Fragmento seleccionado.
——
Terrible es el destierro y, sin embargo, tiene sus compensaciones.
Hace años ya, le hice una petición a un conocido, novio de una amiga. El hombre respondió con un reto: si Rush, el grupo de rock canadiense, tuviera alguna presentación en México, yo tendría boletos preferenciales.
Más que ganarle, hubiera preferido convertirme en su amigo (siempre he tenido debilidad por las personalidades brillantes). Pero esa es otra historia. El punto es que, ese, mi grupo favorito, dio un concierto en México. Una sola función. Solo para demostrarles a los incrédulos, a los falsos profetas y a “los hombres de poca fe” que sí, que ellos existían.
——
Entradas de datos.
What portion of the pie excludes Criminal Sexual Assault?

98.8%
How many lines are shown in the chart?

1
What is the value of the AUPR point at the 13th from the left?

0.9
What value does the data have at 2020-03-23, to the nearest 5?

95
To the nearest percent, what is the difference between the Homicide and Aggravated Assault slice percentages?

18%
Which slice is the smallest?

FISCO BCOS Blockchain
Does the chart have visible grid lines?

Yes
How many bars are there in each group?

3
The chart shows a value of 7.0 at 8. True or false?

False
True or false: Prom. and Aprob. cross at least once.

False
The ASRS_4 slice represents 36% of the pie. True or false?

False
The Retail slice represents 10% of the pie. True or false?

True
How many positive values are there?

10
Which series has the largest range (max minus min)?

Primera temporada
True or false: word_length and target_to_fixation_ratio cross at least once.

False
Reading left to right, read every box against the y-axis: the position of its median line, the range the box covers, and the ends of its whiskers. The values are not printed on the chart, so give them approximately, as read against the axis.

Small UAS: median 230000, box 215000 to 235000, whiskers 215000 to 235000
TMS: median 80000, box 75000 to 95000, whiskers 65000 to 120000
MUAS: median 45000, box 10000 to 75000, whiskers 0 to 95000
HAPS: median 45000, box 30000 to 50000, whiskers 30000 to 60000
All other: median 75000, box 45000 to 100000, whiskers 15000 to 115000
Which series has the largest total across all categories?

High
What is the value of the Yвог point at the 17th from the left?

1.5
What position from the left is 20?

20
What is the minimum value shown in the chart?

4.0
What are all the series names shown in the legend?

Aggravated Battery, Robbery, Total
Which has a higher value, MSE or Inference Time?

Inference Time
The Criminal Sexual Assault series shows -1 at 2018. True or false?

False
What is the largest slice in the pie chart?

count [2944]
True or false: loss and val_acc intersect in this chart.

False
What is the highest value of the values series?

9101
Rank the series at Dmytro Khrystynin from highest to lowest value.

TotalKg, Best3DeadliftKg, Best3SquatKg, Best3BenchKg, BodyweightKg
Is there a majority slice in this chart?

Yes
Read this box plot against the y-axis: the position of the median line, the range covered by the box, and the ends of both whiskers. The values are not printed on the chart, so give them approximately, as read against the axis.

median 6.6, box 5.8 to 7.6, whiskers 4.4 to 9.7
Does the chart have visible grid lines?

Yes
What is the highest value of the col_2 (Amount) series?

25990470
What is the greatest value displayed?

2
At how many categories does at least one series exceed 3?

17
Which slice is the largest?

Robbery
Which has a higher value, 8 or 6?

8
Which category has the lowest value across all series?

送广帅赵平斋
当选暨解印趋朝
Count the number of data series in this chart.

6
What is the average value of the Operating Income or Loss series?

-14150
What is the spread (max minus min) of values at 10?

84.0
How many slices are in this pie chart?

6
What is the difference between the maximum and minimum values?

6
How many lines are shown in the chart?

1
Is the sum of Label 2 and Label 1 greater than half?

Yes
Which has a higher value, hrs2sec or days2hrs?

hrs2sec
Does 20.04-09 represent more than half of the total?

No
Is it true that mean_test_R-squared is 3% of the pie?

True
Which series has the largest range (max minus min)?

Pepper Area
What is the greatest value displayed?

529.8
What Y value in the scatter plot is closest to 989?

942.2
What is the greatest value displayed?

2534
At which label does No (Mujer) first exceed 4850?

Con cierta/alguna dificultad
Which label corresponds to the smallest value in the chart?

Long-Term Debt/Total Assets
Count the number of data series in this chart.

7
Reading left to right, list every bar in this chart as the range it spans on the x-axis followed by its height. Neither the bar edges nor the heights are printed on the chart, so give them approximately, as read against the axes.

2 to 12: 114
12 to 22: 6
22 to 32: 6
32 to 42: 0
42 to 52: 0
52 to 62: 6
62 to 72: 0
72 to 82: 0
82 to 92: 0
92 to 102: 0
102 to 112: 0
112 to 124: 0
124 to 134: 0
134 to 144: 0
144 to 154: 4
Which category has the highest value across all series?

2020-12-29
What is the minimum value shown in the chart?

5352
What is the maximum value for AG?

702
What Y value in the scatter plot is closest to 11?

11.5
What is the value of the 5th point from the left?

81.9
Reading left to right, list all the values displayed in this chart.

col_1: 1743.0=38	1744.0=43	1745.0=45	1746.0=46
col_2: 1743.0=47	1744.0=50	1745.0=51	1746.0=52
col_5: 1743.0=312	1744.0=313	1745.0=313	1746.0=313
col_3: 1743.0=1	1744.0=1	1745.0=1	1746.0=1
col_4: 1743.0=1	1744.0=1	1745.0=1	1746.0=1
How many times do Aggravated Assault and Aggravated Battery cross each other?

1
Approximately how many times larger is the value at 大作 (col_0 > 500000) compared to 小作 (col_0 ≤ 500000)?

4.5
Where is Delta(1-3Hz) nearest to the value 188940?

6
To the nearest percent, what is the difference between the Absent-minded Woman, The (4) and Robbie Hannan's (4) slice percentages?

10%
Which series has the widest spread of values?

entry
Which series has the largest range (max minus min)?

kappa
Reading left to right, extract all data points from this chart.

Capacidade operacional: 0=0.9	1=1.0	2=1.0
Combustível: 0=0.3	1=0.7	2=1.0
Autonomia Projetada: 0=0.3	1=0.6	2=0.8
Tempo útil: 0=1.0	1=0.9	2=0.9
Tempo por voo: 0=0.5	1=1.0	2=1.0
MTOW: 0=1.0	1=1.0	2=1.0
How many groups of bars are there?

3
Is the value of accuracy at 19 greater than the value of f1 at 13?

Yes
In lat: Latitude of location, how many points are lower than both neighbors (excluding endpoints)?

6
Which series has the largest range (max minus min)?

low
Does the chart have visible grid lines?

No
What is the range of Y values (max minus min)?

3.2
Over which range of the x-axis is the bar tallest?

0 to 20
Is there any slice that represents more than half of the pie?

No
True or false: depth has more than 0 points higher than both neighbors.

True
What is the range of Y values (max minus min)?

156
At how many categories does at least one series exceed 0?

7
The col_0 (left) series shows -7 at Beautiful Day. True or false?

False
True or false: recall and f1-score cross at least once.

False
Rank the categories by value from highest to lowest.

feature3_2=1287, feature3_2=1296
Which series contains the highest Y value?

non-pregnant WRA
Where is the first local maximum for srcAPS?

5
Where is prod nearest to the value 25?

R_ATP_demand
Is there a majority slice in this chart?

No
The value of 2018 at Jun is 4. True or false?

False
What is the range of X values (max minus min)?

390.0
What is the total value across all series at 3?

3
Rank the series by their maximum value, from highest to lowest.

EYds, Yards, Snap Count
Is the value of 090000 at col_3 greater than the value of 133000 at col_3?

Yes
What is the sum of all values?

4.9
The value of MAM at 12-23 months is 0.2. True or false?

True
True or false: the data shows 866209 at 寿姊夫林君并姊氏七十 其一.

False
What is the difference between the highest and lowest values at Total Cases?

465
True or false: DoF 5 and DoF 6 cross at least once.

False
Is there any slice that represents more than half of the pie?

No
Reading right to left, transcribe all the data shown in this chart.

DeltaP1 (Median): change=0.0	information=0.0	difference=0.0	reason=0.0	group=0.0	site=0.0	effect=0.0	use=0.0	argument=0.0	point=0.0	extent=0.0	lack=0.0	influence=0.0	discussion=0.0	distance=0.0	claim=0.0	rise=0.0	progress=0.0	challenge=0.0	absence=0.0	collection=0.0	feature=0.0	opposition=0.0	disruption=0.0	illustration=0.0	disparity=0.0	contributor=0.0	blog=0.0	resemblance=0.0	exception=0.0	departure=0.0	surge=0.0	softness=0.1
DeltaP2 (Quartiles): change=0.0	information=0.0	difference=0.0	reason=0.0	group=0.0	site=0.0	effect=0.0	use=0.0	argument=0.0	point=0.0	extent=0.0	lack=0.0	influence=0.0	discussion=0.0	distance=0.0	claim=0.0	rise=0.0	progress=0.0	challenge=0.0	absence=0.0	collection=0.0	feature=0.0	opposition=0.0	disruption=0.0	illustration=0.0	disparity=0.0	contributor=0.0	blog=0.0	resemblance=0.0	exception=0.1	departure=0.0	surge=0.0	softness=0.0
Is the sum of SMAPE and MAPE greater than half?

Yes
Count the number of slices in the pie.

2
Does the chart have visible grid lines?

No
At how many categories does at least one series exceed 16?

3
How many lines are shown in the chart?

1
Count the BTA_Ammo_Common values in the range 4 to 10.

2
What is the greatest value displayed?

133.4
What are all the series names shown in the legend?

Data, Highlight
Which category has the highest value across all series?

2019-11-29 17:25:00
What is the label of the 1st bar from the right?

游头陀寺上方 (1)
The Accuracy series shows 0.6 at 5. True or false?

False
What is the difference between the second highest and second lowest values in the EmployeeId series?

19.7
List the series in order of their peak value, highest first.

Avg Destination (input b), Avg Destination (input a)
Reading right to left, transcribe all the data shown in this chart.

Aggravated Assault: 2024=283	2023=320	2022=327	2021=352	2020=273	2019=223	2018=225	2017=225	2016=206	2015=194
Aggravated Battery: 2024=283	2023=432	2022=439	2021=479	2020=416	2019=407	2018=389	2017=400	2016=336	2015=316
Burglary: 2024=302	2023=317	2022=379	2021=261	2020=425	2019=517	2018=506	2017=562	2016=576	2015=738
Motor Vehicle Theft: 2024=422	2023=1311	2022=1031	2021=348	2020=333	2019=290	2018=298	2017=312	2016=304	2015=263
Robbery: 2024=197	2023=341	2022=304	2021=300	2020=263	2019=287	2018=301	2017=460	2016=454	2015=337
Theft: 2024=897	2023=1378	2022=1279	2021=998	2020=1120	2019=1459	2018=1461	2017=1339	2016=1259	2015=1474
——
Consigna.
Responda estas preguntas sobre el fragmento del concierto de Rush:
(a) ¿Cómo califica la primera oración al destierro?
(b) ¿Qué tendría quien narra si Rush se presentaba en México?
(c) ¿Cuántas funciones dio el grupo en México?

Respuesta.
(a) Lo califica de terrible.
(b) Tendría boletos preferenciales.
(c) Dio una sola función.